Twetten also noted that under the old, more intensive application process, many students were discouraged from applying by the requirements of drafting budgets, mission statements and other formal planning documents that had to be approved by the dean of their college before students were able to present their ideas to the Computational Advisory Committee.

“We rarely found students involved in the process, which we decided was not a good thing,” Twetten said. “In this [new] process, students can submit their ideas in as little as a paragraph, instead of having to submit a fully researched, budgeted plan for the idea’s implementation.”

Adam Abbott, a student member of the Computational Advisory Committee, said he liked the new system of applications, as well as the regular monthly voting schedule for approving grants.

“For the last few months of meetings we’ve been primarily working on getting [Techstarter] live,” Abbott said. “We’re glad to have that going now, but the excitement is still to come when we start discussing and deciding on big ideas.”

Abbott said the committee will start discussing the funding of large-scale projects again at its next meeting later this month.

The new system, Techstarter, is accessible to the general public, where new ideas can be proposed, commented on or supported by anyone logged in with a Net-ID at any time.

The site itself is loosely based on the layout of Kickstarter and includes features similar to those of social media sites, including the opportunity to comment on or “like” different posted ideas. Ideas that are newly posted or have garnered more “likes” show up in a list on the front page of the website, with the full list of current proposals available in the menu.

“Part of [a project] is promoting your ideas to others and getting support for it,” Twetten said. “But it’s really important for anyone that’s putting an idea in to be articulate, and to fully describe the idea they want to happen.”

The Computational Advisory Committee reviews the ideas posted on a monthly basis, selecting some projects for further development with the help of the proposer, the committee, and ISU staff. Approved projects will then receive funding for small-scale pilot implementations, whose success determines whether the committee chooses to fund the project on a larger scale.

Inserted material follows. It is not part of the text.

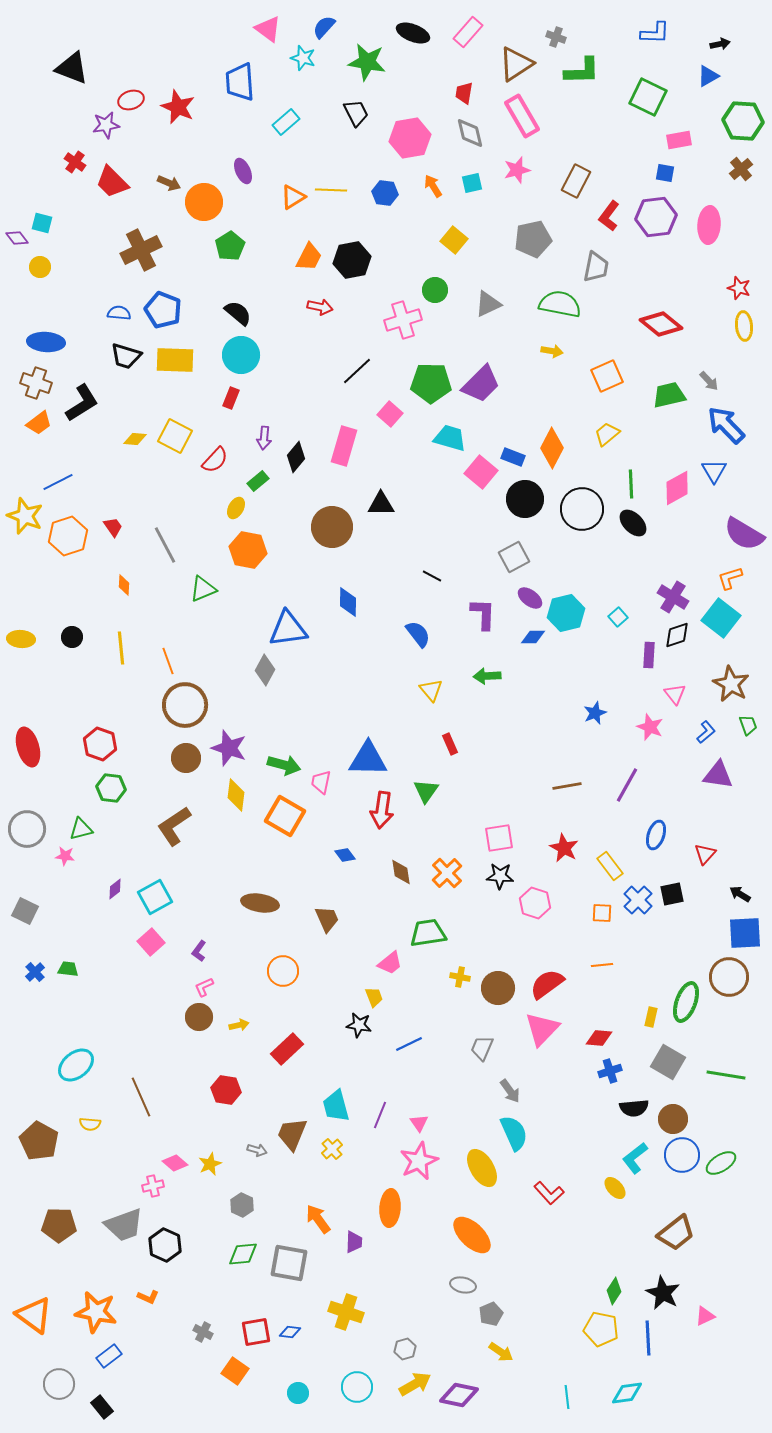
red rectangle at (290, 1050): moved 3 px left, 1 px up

Past projects include expanding the wireless infrastructure on campus, installing monitors displaying the next bus arrival times at locations such as the Kildee/Bessey transfer point and installing cameras to record lectures in large lecture halls.  

An in-progress project is the expansion of the eMuseum searchable online database, which will provide information to the public about what artwork is on display at Iowa State and make this information available for use in classes.

Dr. Thomas Jurik, who proposed the installation of “next bus” monitors at every CyRide stop, said the new application process is very simple to navigate.

“I just posted a paragraph about what I wanted to see happen and that was it,” Jurik said. “It really is that easy.”

For the best chance of success, students and faculty can submit documents and links to outside sources of information supporting their ideas to the Techstarter website along with their proposals.

Twetten also noted that when using the new system, the ideas contributed do not have to be completely set in stone before their submission.

“In previous process, incomplete ideas could only be considered for funding on a yes or no basis, and thus fewer projects were funded because they wouldn’t have been good investments as they were written,” Twetten said. “Now we can help guide ideas in the formative stage … that’s part of what’s exciting to me. We can have discussion and diffuse the ideas on campus better than we ever could before.”

The advisory committee’s next meeting is Feb. 19, when they hope to see some new ideas in the Techstarter database for the committee to evaluate and support.